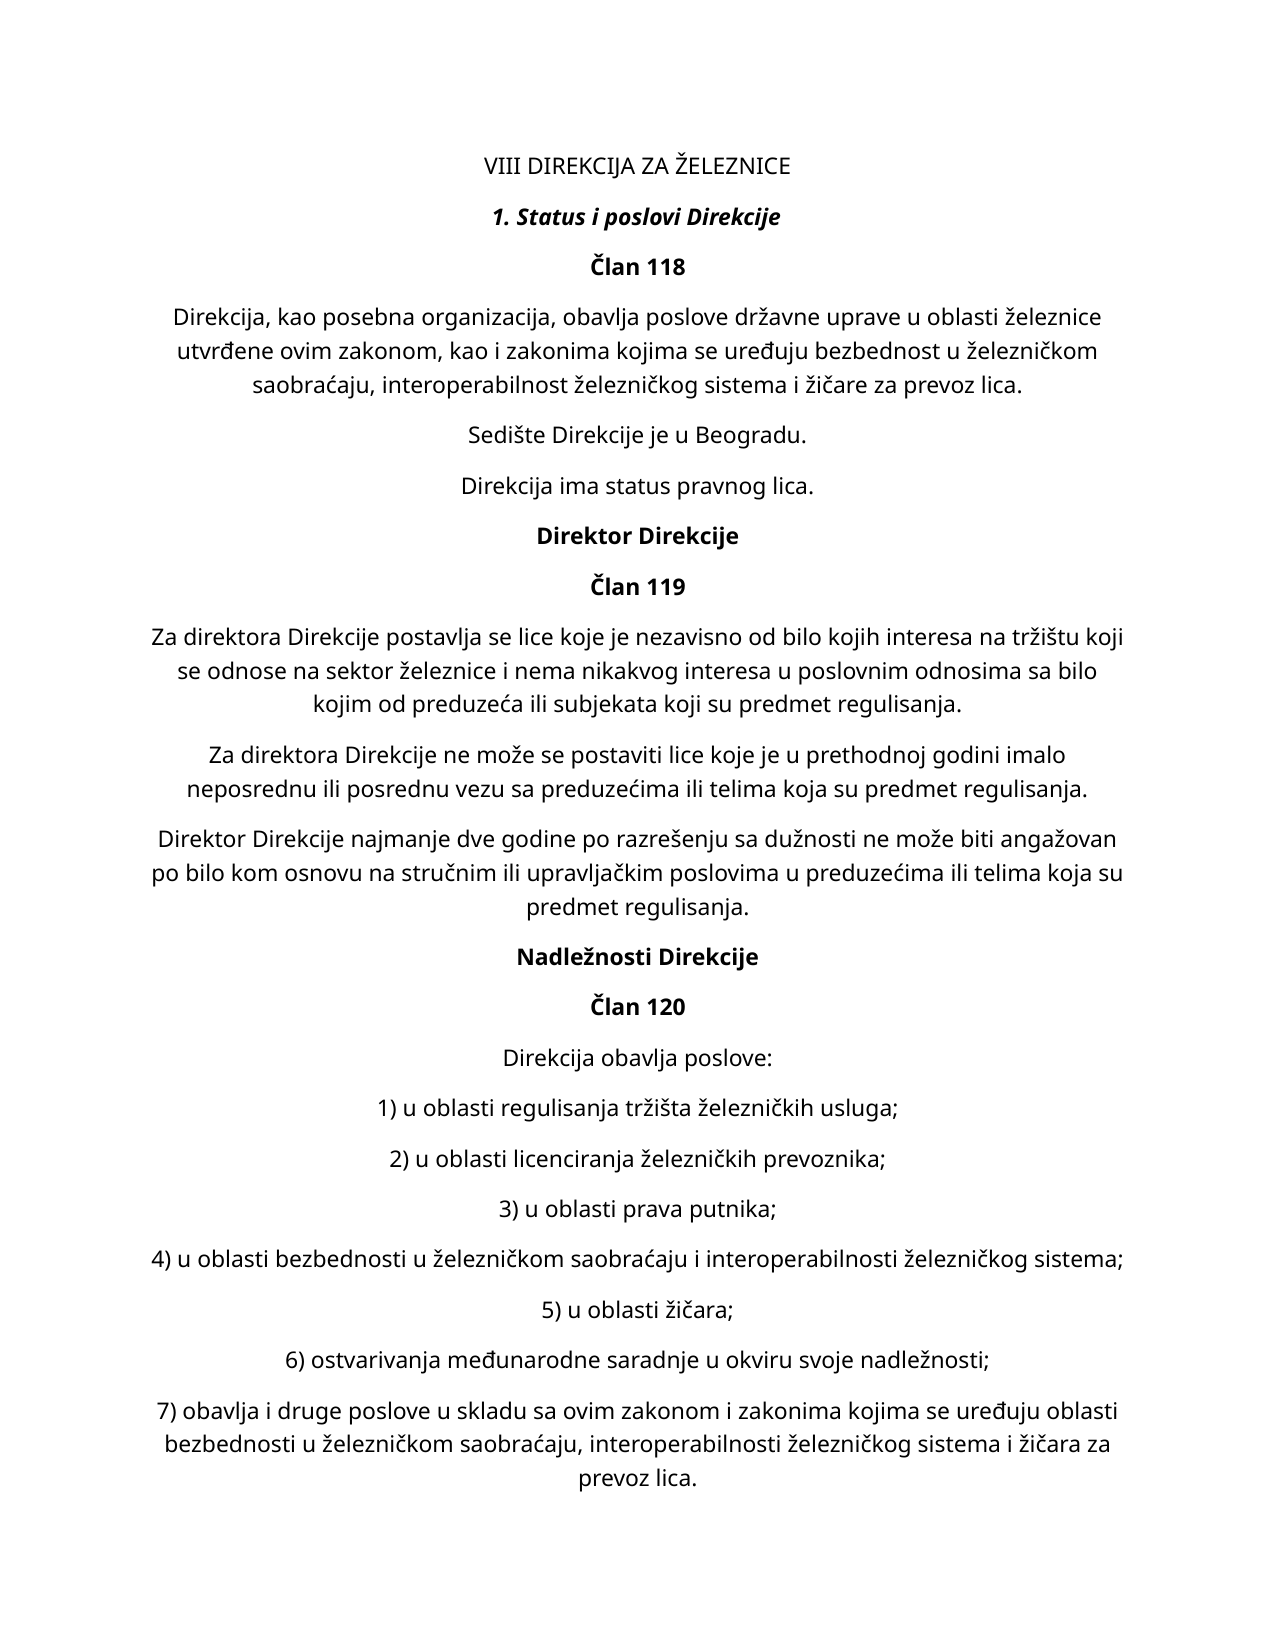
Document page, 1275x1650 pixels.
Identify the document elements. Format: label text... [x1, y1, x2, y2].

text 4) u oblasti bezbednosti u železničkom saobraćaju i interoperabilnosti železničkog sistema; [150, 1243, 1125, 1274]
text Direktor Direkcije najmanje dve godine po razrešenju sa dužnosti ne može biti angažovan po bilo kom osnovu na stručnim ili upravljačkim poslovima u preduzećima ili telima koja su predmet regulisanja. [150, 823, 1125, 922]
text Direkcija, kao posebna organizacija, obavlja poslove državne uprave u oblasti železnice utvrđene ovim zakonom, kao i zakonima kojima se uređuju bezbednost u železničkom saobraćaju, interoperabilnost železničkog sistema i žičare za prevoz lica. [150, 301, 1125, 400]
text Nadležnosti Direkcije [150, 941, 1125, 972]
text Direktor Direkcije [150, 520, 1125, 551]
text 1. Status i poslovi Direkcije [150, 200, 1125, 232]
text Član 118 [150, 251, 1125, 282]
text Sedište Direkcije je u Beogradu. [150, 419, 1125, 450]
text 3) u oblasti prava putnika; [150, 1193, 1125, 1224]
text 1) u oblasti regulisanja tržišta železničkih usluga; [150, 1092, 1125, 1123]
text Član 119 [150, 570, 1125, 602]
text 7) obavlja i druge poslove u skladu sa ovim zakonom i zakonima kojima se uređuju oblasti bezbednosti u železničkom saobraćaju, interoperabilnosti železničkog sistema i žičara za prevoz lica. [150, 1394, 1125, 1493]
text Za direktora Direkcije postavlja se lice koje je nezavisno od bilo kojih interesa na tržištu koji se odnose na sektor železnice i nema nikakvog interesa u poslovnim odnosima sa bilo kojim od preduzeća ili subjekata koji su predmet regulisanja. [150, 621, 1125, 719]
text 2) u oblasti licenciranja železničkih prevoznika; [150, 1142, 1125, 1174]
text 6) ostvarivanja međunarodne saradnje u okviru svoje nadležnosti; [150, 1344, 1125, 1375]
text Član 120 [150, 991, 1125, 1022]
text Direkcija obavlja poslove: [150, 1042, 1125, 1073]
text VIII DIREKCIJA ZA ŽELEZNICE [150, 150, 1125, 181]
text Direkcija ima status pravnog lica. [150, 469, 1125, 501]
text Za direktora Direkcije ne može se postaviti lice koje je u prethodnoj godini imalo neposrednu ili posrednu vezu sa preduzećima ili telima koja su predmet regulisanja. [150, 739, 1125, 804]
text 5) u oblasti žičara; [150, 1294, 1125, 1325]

◆ Instructions for the task
Using the records above, output their complete text exactly, minus any images.

◆ Written answer
Document page, 1275x1650 pixels.
Identify the document elements. Format: label text... [x1, y1, x2, y2].

text 4) u oblasti bezbednosti u železničkom saobraćaju i interoperabilnosti železničkog sistema; [150, 1243, 1125, 1274]
text Direktor Direkcije najmanje dve godine po razrešenju sa dužnosti ne može biti angažovan po bilo kom osnovu na stručnim ili upravljačkim poslovima u preduzećima ili telima koja su predmet regulisanja. [150, 823, 1125, 922]
text Direkcija, kao posebna organizacija, obavlja poslove državne uprave u oblasti železnice utvrđene ovim zakonom, kao i zakonima kojima se uređuju bezbednost u železničkom saobraćaju, interoperabilnost železničkog sistema i žičare za prevoz lica. [150, 301, 1125, 400]
text Nadležnosti Direkcije [150, 941, 1125, 972]
text Direktor Direkcije [150, 520, 1125, 551]
text 1. Status i poslovi Direkcije [150, 200, 1125, 232]
text Član 118 [150, 251, 1125, 282]
text Sedište Direkcije je u Beogradu. [150, 419, 1125, 450]
text 3) u oblasti prava putnika; [150, 1193, 1125, 1224]
text 1) u oblasti regulisanja tržišta železničkih usluga; [150, 1092, 1125, 1123]
text Član 119 [150, 570, 1125, 602]
text 7) obavlja i druge poslove u skladu sa ovim zakonom i zakonima kojima se uređuju oblasti bezbednosti u železničkom saobraćaju, interoperabilnosti železničkog sistema i žičara za prevoz lica. [150, 1394, 1125, 1493]
text Za direktora Direkcije postavlja se lice koje je nezavisno od bilo kojih interesa na tržištu koji se odnose na sektor železnice i nema nikakvog interesa u poslovnim odnosima sa bilo kojim od preduzeća ili subjekata koji su predmet regulisanja. [150, 621, 1125, 719]
text 2) u oblasti licenciranja železničkih prevoznika; [150, 1142, 1125, 1174]
text 6) ostvarivanja međunarodne saradnje u okviru svoje nadležnosti; [150, 1344, 1125, 1375]
text Član 120 [150, 991, 1125, 1022]
text Direkcija obavlja poslove: [150, 1042, 1125, 1073]
text VIII DIREKCIJA ZA ŽELEZNICE [150, 150, 1125, 181]
text Direkcija ima status pravnog lica. [150, 469, 1125, 501]
text Za direktora Direkcije ne može se postaviti lice koje je u prethodnoj godini imalo neposrednu ili posrednu vezu sa preduzećima ili telima koja su predmet regulisanja. [150, 739, 1125, 804]
text 5) u oblasti žičara; [150, 1294, 1125, 1325]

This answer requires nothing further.